Treasuries Plummet To 3 Month Low Yields As Equities Recouple

Tyler Durden's picture

US Treasuries opened just over an hour ago and are now trading considerably lower in yield. 10Y yields are under 1.84%, their lowest since February 3rd and within a few bps of ther 1.7959% yield lows of mid-December which would all but guarantee a return to the September 2012 2011 low yields. More critically for all those QE-hopers, the massive divergence which we have been vociferously arguing as unsustainable between 10Y yields and the S&P 500 has how collapsed and converged perfectly. From last Tuesday's Bernanke press-conference when he hinted (albeit hedged with chatter of recklessness) that QE was still on the table (which we argued meant that - should the entire world suddenly go pear-shaped, we will step in but until then we are on hold), US equities decided that they should forget fundamentals once again and simply bid the market on nominal price improvement based on fiat-debasement - which enabled a 50 point divergence from reality- which has now completely converged and in fact S&P futures are now 10-15points below the pre-Bernanke-week-hope lows.
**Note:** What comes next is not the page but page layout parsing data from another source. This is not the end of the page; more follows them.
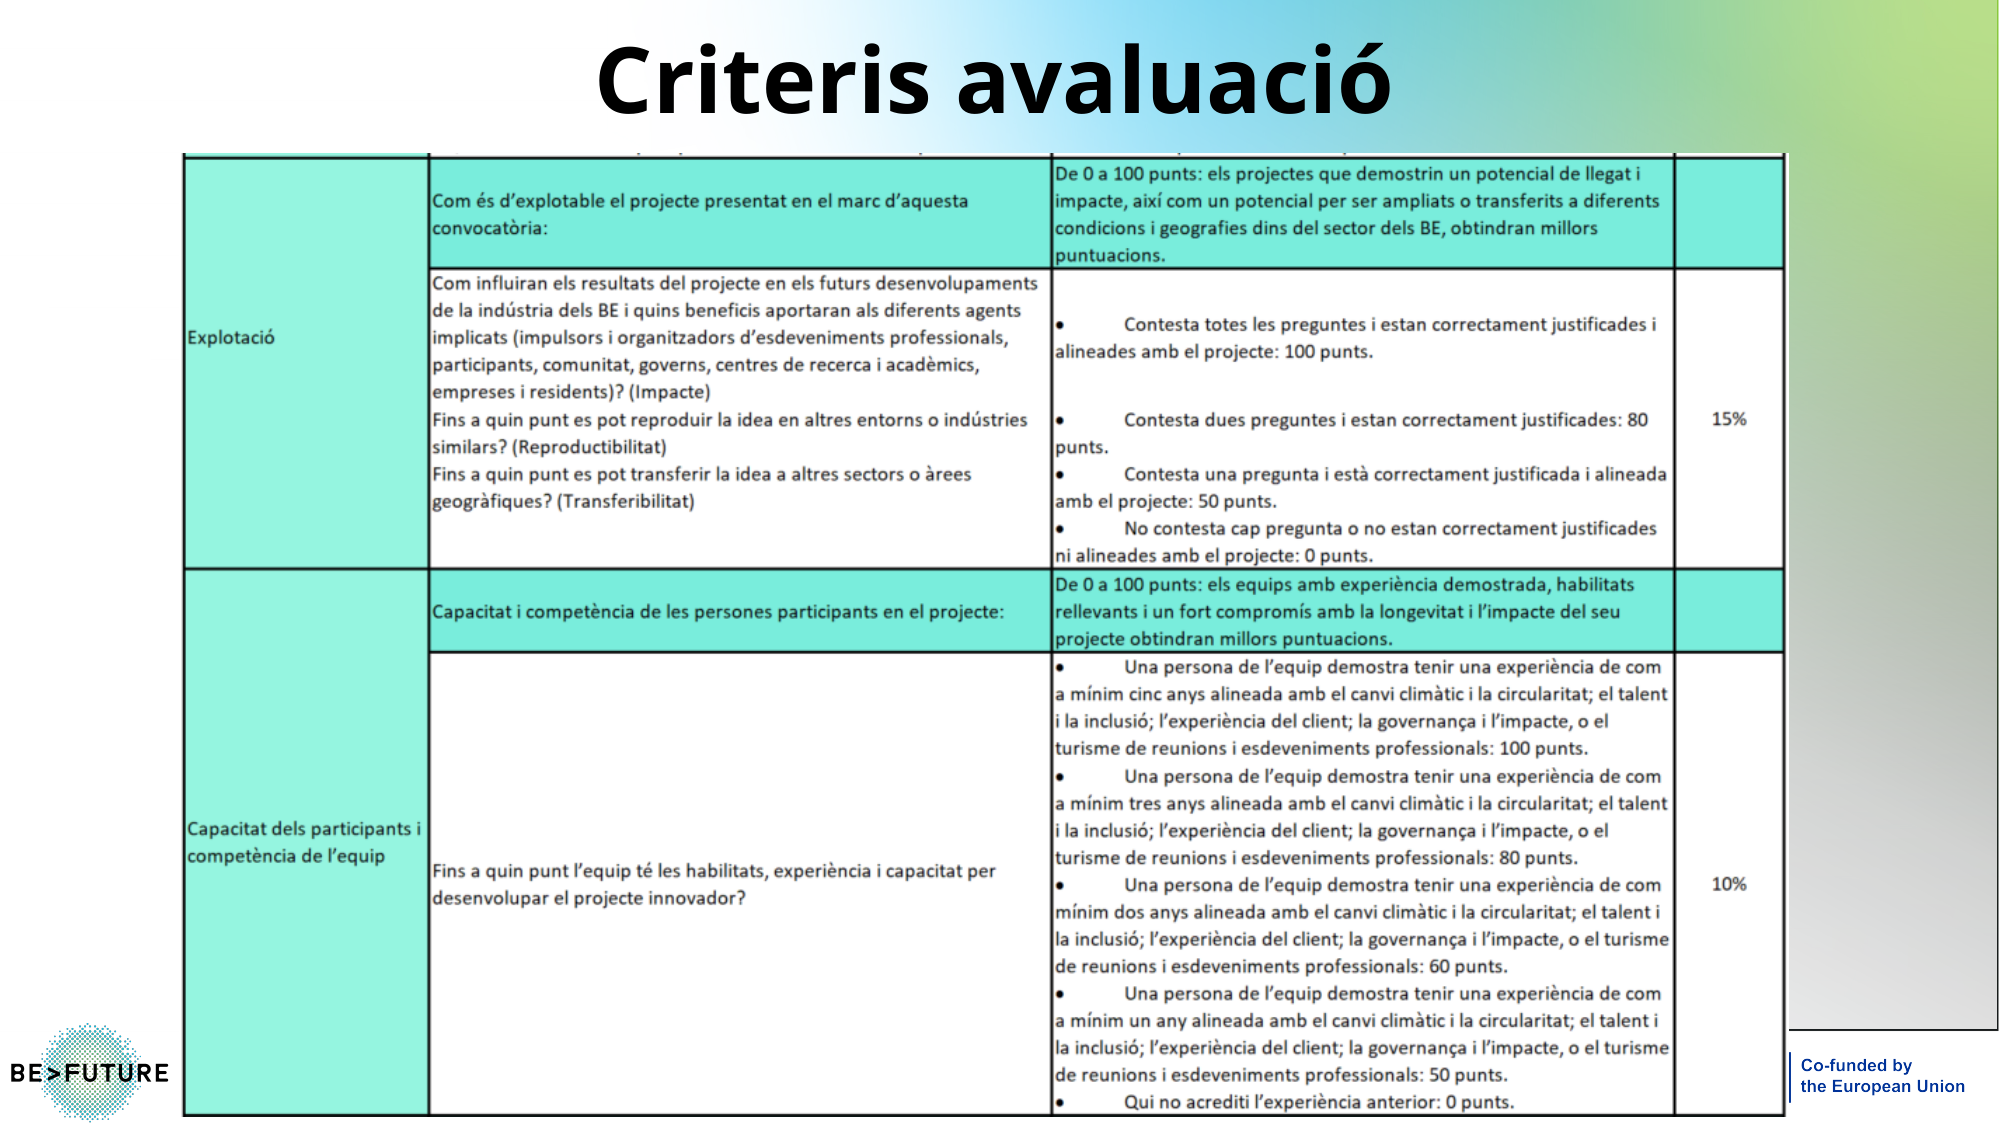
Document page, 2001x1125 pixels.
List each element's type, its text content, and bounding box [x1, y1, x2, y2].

title Criteris avaluació [132, 33, 1858, 122]
picture [0, 0, 2000, 1125]
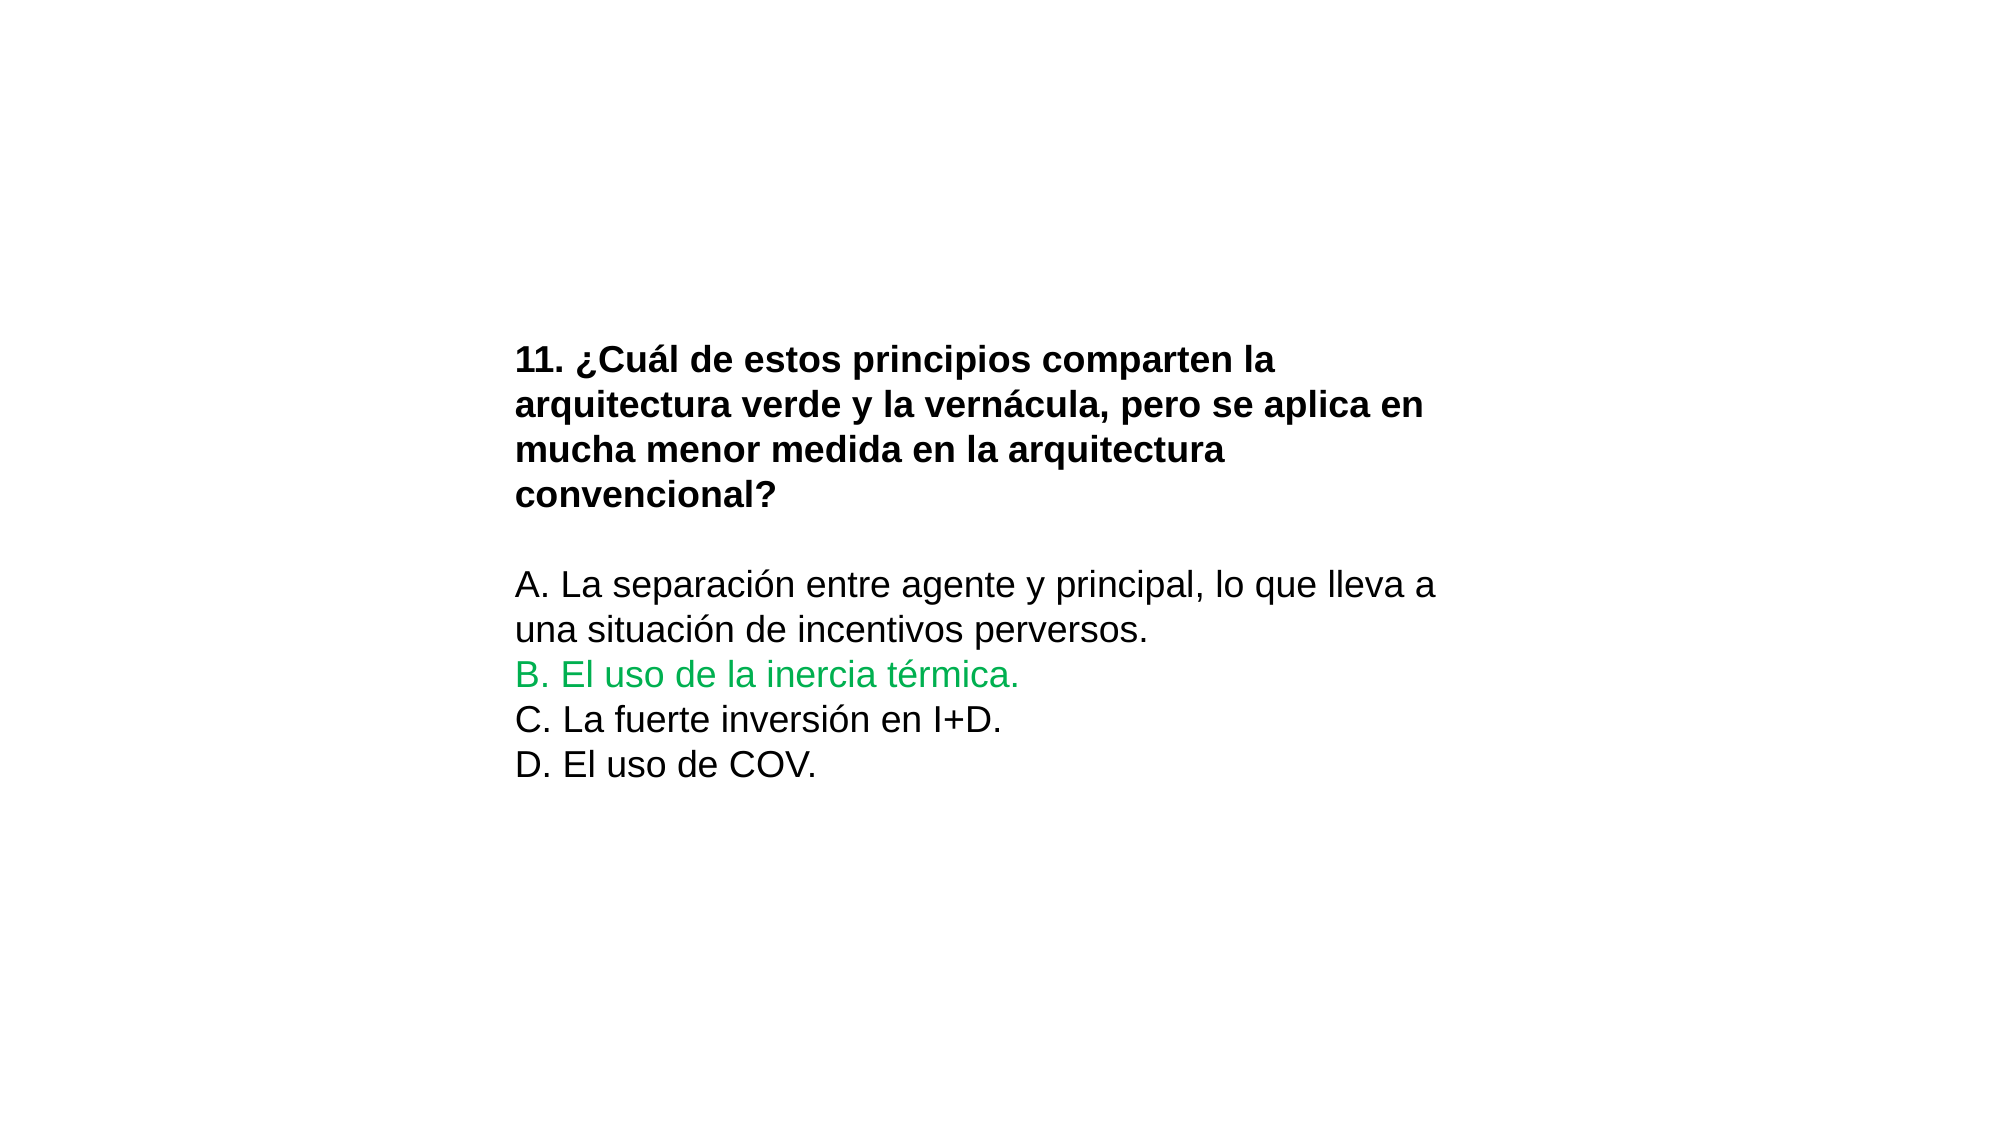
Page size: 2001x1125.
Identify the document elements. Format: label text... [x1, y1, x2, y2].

10Y Yields are at 3-month lows...

As a reminder, not only are macro data serially disappointing (or simply Schrodinger-ing where impossible to fudge) but while earnings may be interpreted by many as good for Q1 they are merely reflexively biased from a reduced expectation going in and more critically (for those investors who don't have a time-machine - everyone except Tilson), although these quarterly earnings look positive they have done nothing to change 2012 overall EPS estimates as the back-end remains heavily hoped hyped loaded.

 

 

Broadly-speaking, US equity futures, Treasuries, and FX markets have stabilized at somewhat convergent levels for now and as the Yuan depreciates (that's the opposite of appreciates Senator Schumer) the most in 3 weeks, we await Europe's open for the real derisking action to begin (especially as we remind readers of the drying-up of collateral for any new ECB funding shenanigans - most notably for the worst nations such as Spain as we noted here).